Close to mile two, I realize the route is in the far north part of my neighborhood. I pass a water station and wonder if I should be stopping. There’s also porta-potties, which have a long line. I realize I have needed to pee since I started running. Maybe I should not stop for either. I want to keep my time up, if I can.

Mile three is mostly un-notable.

Mile four, I start to break away from the folks I was running with. It is unconscious and I am unaware until I look back and cannot easily see them. I figure if I slow to a walk, maybe they will catch up, but they do not. I grab water. Mile four takes the route over the Hawthorne Bridge.

IMG_4497At the end of the Hawthorne Bridge, I take a selfie with the Mile Five post. The split for the 10k follows pretty quick, and a few turns later I am worried I took the wrong turn because there is a 10k sign. Turns out it was just a marker. I have run 10 kilometers now.

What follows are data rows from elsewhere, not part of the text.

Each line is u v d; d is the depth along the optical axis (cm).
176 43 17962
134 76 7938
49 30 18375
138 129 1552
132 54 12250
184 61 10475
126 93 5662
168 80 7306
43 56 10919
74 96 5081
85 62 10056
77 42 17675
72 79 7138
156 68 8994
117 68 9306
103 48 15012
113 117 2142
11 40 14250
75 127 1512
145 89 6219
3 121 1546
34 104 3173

Then the route turns onto Hawthorne. I have run the practice route, which involved 20 blocks up Hawthorne, but heading up to the Bagdad while running? I’ve walked that and I wouldn’t wish that on my worst enemy. Even being mentally prepared for that hill, I was not prepared for that hill. There is a station with runners Gu. I try it and it is gross and leaves an awful aftertaste. Later, I learn one is supposed to consume it before water, not after.

At some point, I feel like I am running into a wall, or maybe being smashed between two walls. I keep going. My whole world is running now, I cannot imagine not running. I feel like I have always been running and I will always be running and running is all I can do but maybe sometimes I am not running I am walking as fast as I can. I think about college and friendships and all the times I have been running and I remember one time when I was running in college around the indoor track in the rec center, I remember the feeling that I could run from my fears and my pains. And I think about running in grad school and what it felt like to be successful at something at a time when I felt like I was always failing. Just one foot in front of the other, keep going.

I am pacing with a friend from the organization I am running with.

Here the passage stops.